• **Provided material**:
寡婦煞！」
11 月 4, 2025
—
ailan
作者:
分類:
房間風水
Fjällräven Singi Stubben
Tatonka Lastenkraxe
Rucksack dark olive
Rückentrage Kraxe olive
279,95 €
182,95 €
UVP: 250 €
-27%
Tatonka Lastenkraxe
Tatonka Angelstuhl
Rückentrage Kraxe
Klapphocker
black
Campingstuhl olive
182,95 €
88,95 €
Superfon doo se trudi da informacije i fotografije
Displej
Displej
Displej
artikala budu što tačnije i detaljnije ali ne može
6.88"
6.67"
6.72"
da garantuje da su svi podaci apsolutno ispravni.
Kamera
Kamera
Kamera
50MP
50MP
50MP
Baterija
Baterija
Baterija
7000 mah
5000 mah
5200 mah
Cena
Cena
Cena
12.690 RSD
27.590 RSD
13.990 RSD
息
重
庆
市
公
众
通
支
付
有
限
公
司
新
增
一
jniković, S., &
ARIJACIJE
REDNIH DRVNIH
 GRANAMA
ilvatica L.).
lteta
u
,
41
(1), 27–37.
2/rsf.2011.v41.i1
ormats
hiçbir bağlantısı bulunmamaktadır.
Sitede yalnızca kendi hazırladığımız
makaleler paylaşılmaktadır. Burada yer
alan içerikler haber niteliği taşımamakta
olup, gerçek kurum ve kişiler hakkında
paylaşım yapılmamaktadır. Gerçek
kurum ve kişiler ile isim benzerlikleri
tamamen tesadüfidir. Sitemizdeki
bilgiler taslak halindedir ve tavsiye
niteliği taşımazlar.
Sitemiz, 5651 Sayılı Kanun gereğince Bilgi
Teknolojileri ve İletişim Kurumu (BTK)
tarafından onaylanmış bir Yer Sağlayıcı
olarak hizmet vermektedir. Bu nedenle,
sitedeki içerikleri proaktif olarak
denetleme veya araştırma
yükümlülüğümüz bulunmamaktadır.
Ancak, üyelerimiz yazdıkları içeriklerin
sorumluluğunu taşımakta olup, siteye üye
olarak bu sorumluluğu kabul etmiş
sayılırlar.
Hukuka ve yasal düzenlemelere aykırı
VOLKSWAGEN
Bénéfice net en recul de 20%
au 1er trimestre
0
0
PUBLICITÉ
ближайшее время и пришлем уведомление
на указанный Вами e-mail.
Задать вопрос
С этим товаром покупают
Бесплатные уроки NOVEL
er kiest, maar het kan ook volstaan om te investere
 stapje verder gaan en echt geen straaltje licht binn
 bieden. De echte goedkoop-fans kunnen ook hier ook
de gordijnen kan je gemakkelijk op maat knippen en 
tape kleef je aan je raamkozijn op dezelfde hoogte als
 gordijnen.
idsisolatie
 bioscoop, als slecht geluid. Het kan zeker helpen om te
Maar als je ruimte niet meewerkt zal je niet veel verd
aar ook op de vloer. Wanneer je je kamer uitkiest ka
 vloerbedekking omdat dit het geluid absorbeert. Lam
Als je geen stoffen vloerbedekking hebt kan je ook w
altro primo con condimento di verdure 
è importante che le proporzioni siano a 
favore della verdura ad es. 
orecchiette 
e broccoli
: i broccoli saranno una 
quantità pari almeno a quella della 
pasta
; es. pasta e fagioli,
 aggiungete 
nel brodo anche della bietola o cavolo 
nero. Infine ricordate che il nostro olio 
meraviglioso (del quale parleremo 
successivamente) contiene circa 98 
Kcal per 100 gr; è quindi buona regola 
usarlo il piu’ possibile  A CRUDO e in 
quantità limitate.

• **Work to be completed**: A verbatim transcription is required: the first line of the listing, the line containing "tarafından onaylanmış bir Yer Sağlayıcı", and every line between them.

• **Answer for the task**:
寡婦煞！」
11 月 4, 2025
—
ailan
作者:
分類:
房間風水
Fjällräven Singi Stubben
Tatonka Lastenkraxe
Rucksack dark olive
Rückentrage Kraxe olive
279,95 €
182,95 €
UVP: 250 €
-27%
Tatonka Lastenkraxe
Tatonka Angelstuhl
Rückentrage Kraxe
Klapphocker
black
Campingstuhl olive
182,95 €
88,95 €
Superfon doo se trudi da informacije i fotografije
Displej
Displej
Displej
artikala budu što tačnije i detaljnije ali ne može
6.88"
6.67"
6.72"
da garantuje da su svi podaci apsolutno ispravni.
Kamera
Kamera
Kamera
50MP
50MP
50MP
Baterija
Baterija
Baterija
7000 mah
5000 mah
5200 mah
Cena
Cena
Cena
12.690 RSD
27.590 RSD
13.990 RSD
息
重
庆
市
公
众
通
支
付
有
限
公
司
新
增
一
jniković, S., &
ARIJACIJE
REDNIH DRVNIH
 GRANAMA
ilvatica L.).
lteta
u
,
41
(1), 27–37.
2/rsf.2011.v41.i1
ormats
hiçbir bağlantısı bulunmamaktadır.
Sitede yalnızca kendi hazırladığımız
makaleler paylaşılmaktadır. Burada yer
alan içerikler haber niteliği taşımamakta
olup, gerçek kurum ve kişiler hakkında
paylaşım yapılmamaktadır. Gerçek
kurum ve kişiler ile isim benzerlikleri
tamamen tesadüfidir. Sitemizdeki
bilgiler taslak halindedir ve tavsiye
niteliği taşımazlar.
Sitemiz, 5651 Sayılı Kanun gereğince Bilgi
Teknolojileri ve İletişim Kurumu (BTK)
tarafından onaylanmış bir Yer Sağlayıcı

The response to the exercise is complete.